In September 2012, Allah Islam, a documentary series about Muslims in Europe that Yehezkeli created with David Deri, debuted on Channel 10. In it, Yehezkeli stated that he went to Europe with an open mind to understand the worldview of the people he sought to interview. In 2015, Assaf David, a co-founder of the Forum for Regional Thinking, an Israeli think tank characterised Yehezkeli's style as being "hysterical", which played upon people's fears by accentuating the views of the extremists. Yehezkeli responded that what he has portrayed is the reality, and critics are free to go to Europe and produce their own documentaries.

At an international forum at Bar Ilan University in June 2013, Yehezkeli spoke about his interviews with Yasser Arafat: "In 2002 I sat with Palestinian Authority Chairman Yasser Arafat, whose government compound was under siege in Ramallah. I asked him how he interprets Western rationale, and he replied that he is not a partner to this rationale." Yehezkeli said he also asked Arafat about Israeli Prime Minister Ehud Barak's offer to accede to 99% of his demands. Arafat replied that Barak's offer was closer to 0% than to 100% because Barak refused to give in to all of his demands.

For a few months during 2016 and 2017, Yehezkeli went undercover in Europe and the United States under a variety of Arab aliases to investigate the Muslim Brotherhood's presence there.

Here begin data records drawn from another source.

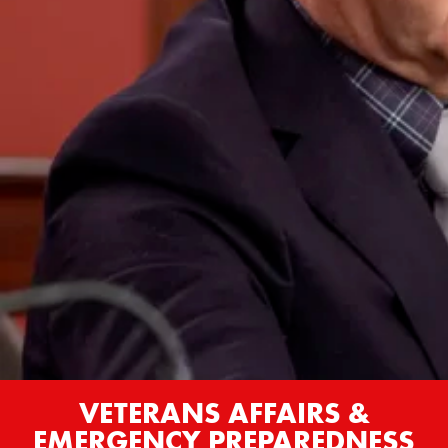
VETERANS AFFAIRS &
EMERGENCY PREPAREDNESS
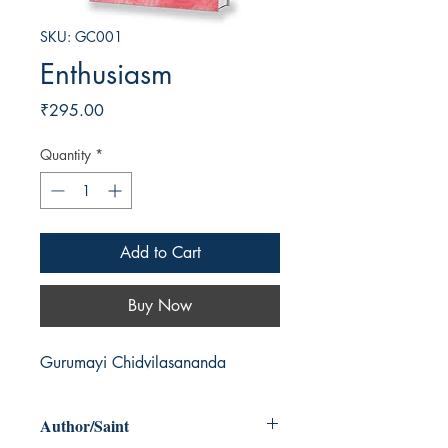
SKU: GC001
Enthusiasm
Price
₹295.00
Quantity
*
Add to Cart
Buy Now
Gurumayi Chidvilasananda
Author/Saint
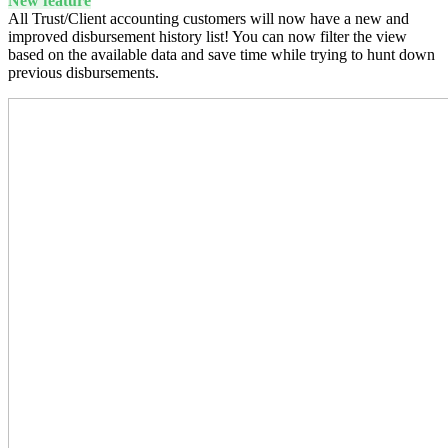
New feature
All Trust/Client accounting customers will now have a new and
improved disbursement history list! You can now filter the view
based on the available data and save time while trying to hunt down
previous disbursements.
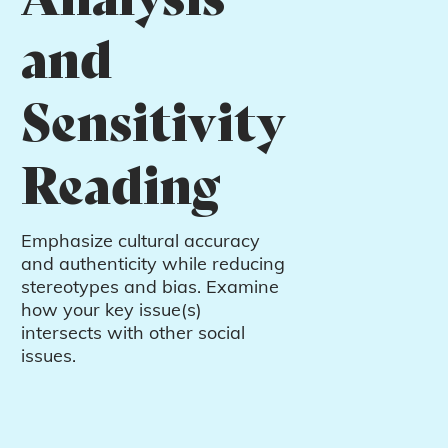
and
Sensitivity
Reading
Emphasize cultural accuracy
and authenticity while reducing
stereotypes and bias. Examine
how your key issue(s)
intersects with other social
issues.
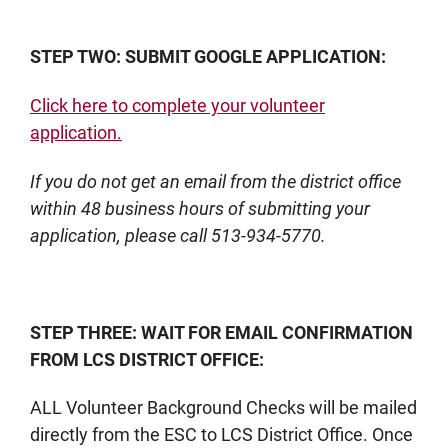
STEP TWO: SUBMIT GOOGLE APPLICATION:
Click here to complete your volunteer
application.
If you do not get an email from the district office
within 48 business hours of submitting your
application, please call 513-934-5770.
STEP THREE: WAIT FOR EMAIL CONFIRMATION
FROM LCS DISTRICT OFFICE:
ALL Volunteer Background Checks will be mailed
directly from the ESC to LCS District Office. Once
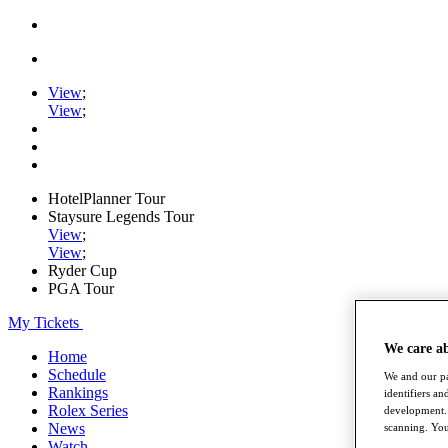
View
;
View
;
HotelPlanner Tour
Staysure Legends Tour
View
;
View
;
Ryder Cup
PGA Tour
My Tickets
We care a
Home
Schedule
We and our pa
Rankings
identifiers a
Rolex Series
development. 
News
scanning. You
Watch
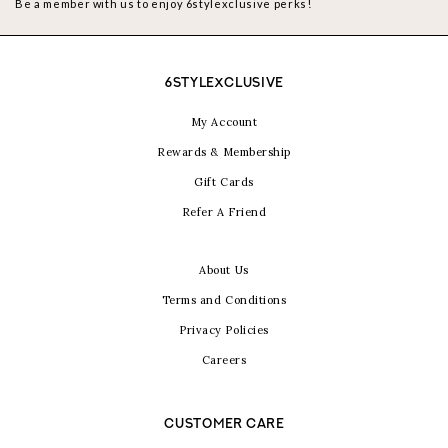
Be a member with us to enjoy 6stylexclusive perks!
6STYLEXCLUSIVE
My Account
Rewards & Membership
Gift Cards
Refer A Friend
About Us
Terms and Conditions
Privacy Policies
Careers
CUSTOMER CARE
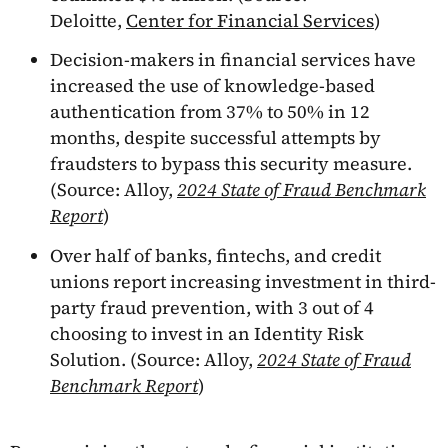
Deloitte,
Center for Financial Services
)
Decision-makers in financial services have
increased the use of knowledge-based
authentication from 37% to 50% in 12
months, despite successful attempts by
fraudsters to bypass this security measure.
(Source: Alloy,
2024 State of Fraud Benchmark
Report
)
Over half of banks, fintechs, and credit
unions report increasing investment in third-
party fraud prevention, with 3 out of 4
choosing to invest in an Identity Risk
Solution. (Source: Alloy,
2024 State of Fraud
Benchmark Report
)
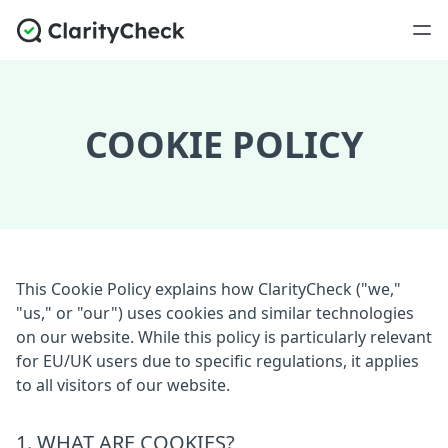
COOKIE POLICY
This Cookie Policy explains how ClarityCheck ("we,"
"us," or "our") uses cookies and similar technologies
on our website. While this policy is particularly relevant
for EU/UK users due to specific regulations, it applies
to all visitors of our website.
1. WHAT ARE COOKIES?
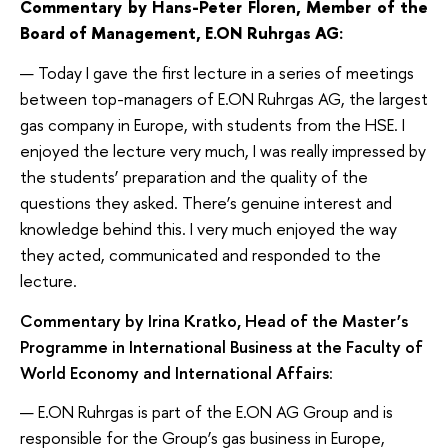
Commentary by Hans-Peter Floren, Member of the
Board of Management, E.ON Ruhrgas AG:
— Today I gave the first lecture in a series of meetings
between top-managers of E.ON Ruhrgas AG, the largest
gas company in Europe, with students from the HSE. I
enjoyed the lecture very much, I was really impressed by
the students’ preparation and the quality of the
questions they asked. There’s genuine interest and
knowledge behind this. I very much enjoyed the way
they acted, communicated and responded to the
lecture.
Commentary by Irina Kratko, Head of the Master’s
Programme in International Business at the Faculty of
World Economy and International Affairs
:
— E.ON Ruhrgas is part of the E.ON AG Group and is
responsible for the Group’s gas business in Europe,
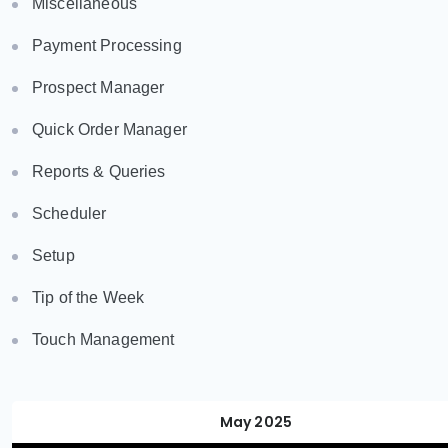
Miscellaneous
Payment Processing
Prospect Manager
Quick Order Manager
Reports & Queries
Scheduler
Setup
Tip of the Week
Touch Management
May 2025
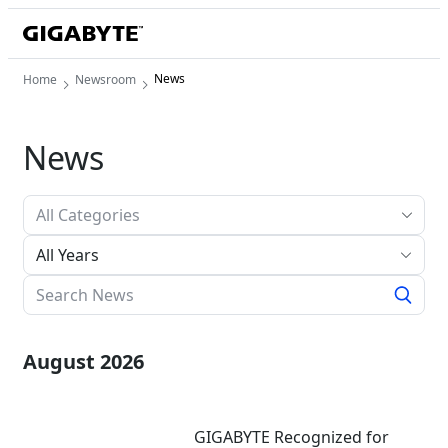
News
Home
Newsroom
News
All Years
August 2026
GIGABYTE Recognized for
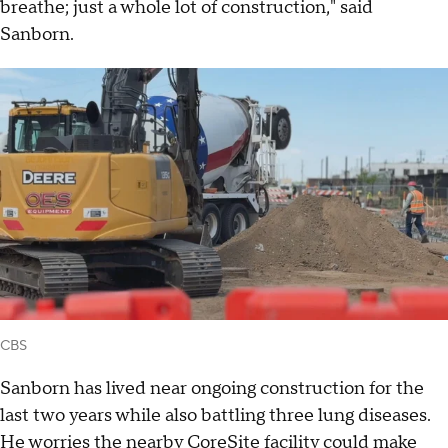
breathe; just a whole lot of construction," said
Sanborn.
CBS
Sanborn has lived near ongoing construction for the
last two years while also battling three lung diseases.
He worries the nearby CoreSite facility could make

The fruit of his exploits, the 5-part series BeZehut Beduya (בזהות בדויה, Under a False Identity) aired on Channel 10 in February 2018. The series created some controversy, both in Israel and abroad, with online commenters speculating that the Mossad was involved in its production.

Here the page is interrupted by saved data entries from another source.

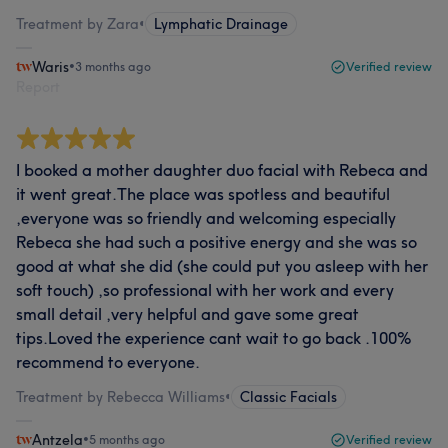
Treatment by Zara
•
Lymphatic Drainage
Waris
•
3 months ago
Verified review
Report
I booked a mother daughter duo facial with Rebeca and
it went great.The place was spotless and beautiful
,everyone was so friendly and welcoming especially
Rebeca she had such a positive energy and she was so
good at what she did (she could put you asleep with her
soft touch) ,so professional with her work and every
small detail ,very helpful and gave some great
tips.Loved the experience cant wait to go back .100%
recommend to everyone.
Treatment by Rebecca Williams
•
Classic Facials
Antzela
•
5 months ago
Verified review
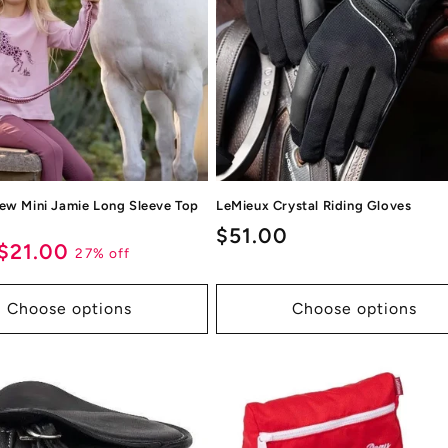
ew Mini Jamie Long Sleeve Top
LeMieux Crystal Riding Gloves
Regular
$51.00
ar
Sale
$21.00
27% off
price
price
Choose options
Choose options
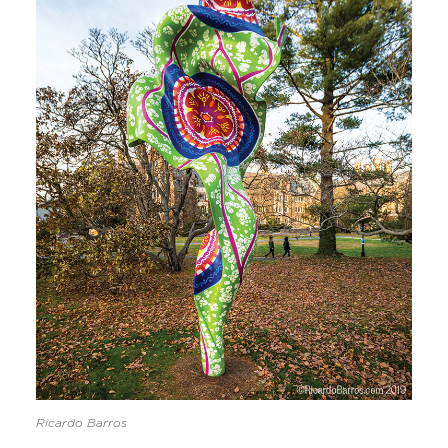
Ricardo Barros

Yehezkeli is regarded as one of Israel's leading Arabists.

In the aftermath of the October 7 attacks, Yehezkeli advocated for the killing of 100,000 people in Gaza. In response to the killing of journalists in the Gaza war Yehezkeli stated: "If Israel has decided to eliminate the journalists, better late than never." He later apologized and said that he had not called for the killing of journalists, but instead of Gazans who used their press "credentials as cover to fight".

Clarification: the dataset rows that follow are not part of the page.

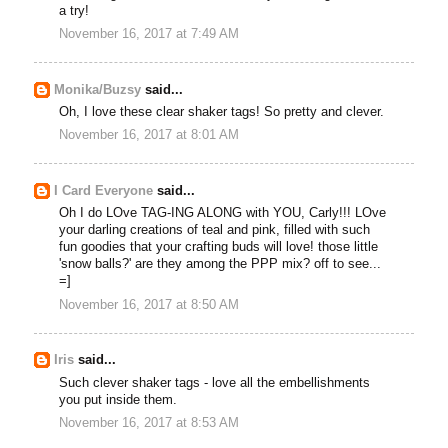
a try!
November 16, 2017 at 7:49 AM
Monika/Buzsy
said...
Oh, I love these clear shaker tags! So pretty and clever.
November 16, 2017 at 8:01 AM
I Card Everyone
said...
Oh I do LOve TAG-ING ALONG with YOU, Carly!!! LOve
your darling creations of teal and pink, filled with such
fun goodies that your crafting buds will love! those little
'snow balls?' are they among the PPP mix? off to see...
=]
November 16, 2017 at 8:50 AM
Iris
said...
Such clever shaker tags - love all the embellishments
you put inside them.
November 16, 2017 at 8:53 AM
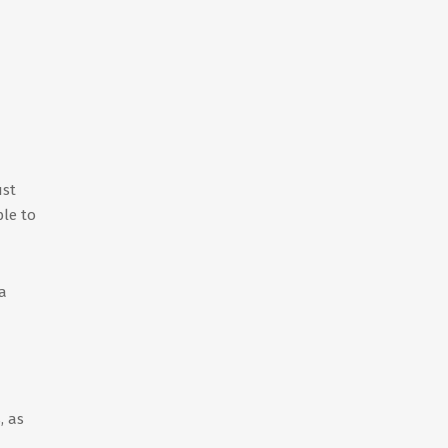
ust
ble to
a
, as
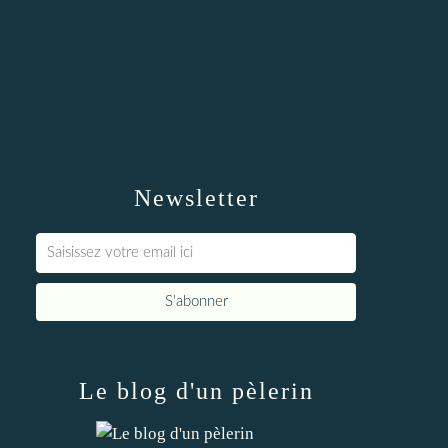
Newsletter
Le blog d'un pèlerin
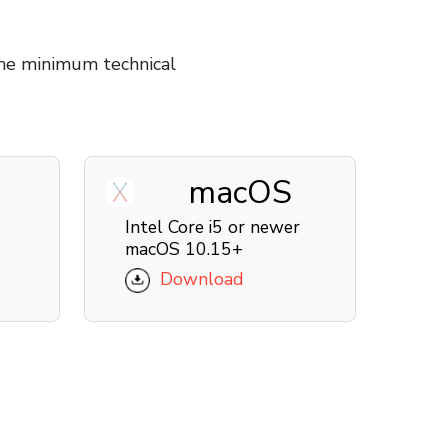
he minimum technical
macOS
Intel Core i5 or newer
macOS 10.15+
Download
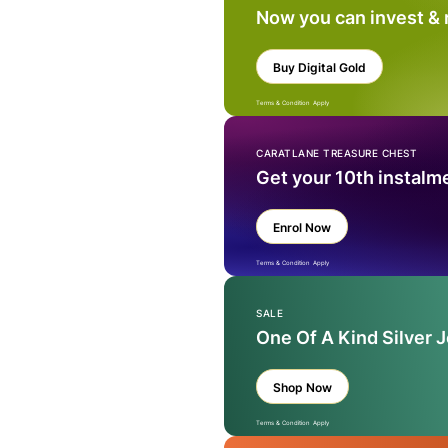
Now you can invest &
Buy Digital Gold
Terms & Condition Apply
CARATLANE TREASURE CHEST
Get your 10th instalm
Enrol Now
Terms & Condition Apply
SALE
One Of A Kind Silver 
Shop Now
Terms & Condition Apply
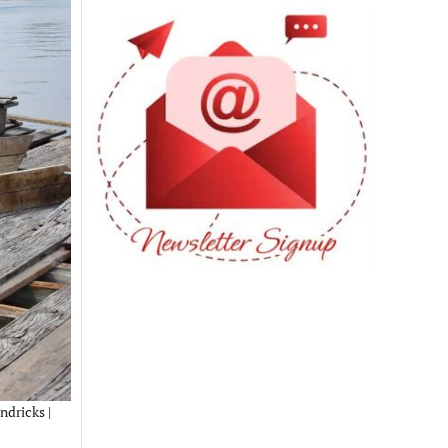
ndricks |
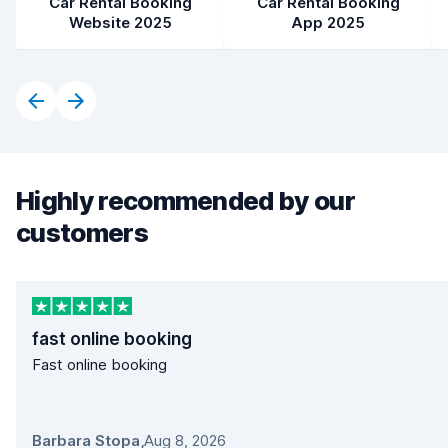
Car Rental Booking
Car Rental Booking
Website 2025
App 2025
Highly recommended by our
customers
fast online booking
Fast online booking
Barbara Stopa
,
Aug 8, 2026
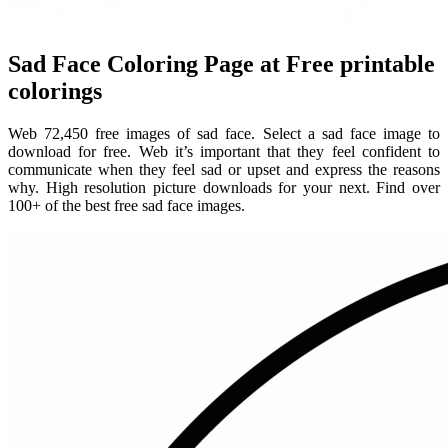
Sad Face Coloring Page at Free printable
colorings
Web 72,450 free images of sad face. Select a sad face image to
download for free. Web it’s important that they feel confident to
communicate when they feel sad or upset and express the reasons
why. High resolution picture downloads for your next. Find over
100+ of the best free sad face images.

Yehezkeli has been scheduled to speak at two events organized by the Australian Jewish Association and other groups in March 2026. Former Israeli president Reuven Rivlin also stated that he would be present. Australian home affairs minister Tony Burke said that "It always surprises me when somebody who has made the sorts of comments that this individual has, advertises a speaking tour before they’ve even received a visa."